• _Brief_
Begin your copy at the line that contains "NEUERER BEITRAG" and carry it on, exactly, to the last line of the material below.

• _Data in this exercise_

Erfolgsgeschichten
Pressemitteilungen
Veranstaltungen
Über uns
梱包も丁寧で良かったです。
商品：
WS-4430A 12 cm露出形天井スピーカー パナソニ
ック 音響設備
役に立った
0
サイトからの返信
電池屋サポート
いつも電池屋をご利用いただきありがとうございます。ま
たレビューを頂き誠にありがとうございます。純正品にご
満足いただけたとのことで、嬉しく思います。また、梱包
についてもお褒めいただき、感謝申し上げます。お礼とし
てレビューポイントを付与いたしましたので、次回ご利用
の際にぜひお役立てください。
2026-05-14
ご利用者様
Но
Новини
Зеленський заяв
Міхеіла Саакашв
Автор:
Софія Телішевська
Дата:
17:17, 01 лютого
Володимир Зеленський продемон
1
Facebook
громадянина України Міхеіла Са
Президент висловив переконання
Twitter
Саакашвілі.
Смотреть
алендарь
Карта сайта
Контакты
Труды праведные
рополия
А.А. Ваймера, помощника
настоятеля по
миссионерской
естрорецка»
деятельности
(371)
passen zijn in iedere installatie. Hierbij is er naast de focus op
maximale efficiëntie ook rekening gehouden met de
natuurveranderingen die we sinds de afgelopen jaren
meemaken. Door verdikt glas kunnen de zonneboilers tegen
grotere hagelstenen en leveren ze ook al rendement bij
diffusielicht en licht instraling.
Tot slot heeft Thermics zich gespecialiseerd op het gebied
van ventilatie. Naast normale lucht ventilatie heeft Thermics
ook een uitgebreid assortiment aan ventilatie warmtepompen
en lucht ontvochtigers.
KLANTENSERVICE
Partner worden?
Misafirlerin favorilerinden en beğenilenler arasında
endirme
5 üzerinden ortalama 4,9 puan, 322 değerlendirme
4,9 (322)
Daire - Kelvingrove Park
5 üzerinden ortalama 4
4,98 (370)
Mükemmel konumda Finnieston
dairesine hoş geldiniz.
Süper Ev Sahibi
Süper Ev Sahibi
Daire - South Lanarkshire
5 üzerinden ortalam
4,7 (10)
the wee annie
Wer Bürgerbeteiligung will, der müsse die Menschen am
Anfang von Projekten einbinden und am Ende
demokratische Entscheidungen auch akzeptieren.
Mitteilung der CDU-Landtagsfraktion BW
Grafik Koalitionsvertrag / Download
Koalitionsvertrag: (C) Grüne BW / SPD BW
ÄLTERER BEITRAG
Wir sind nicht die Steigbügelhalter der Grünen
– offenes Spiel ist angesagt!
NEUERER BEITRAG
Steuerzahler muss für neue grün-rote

• _Response to this exercise_
NEUERER BEITRAG
Steuerzahler muss für neue grün-rote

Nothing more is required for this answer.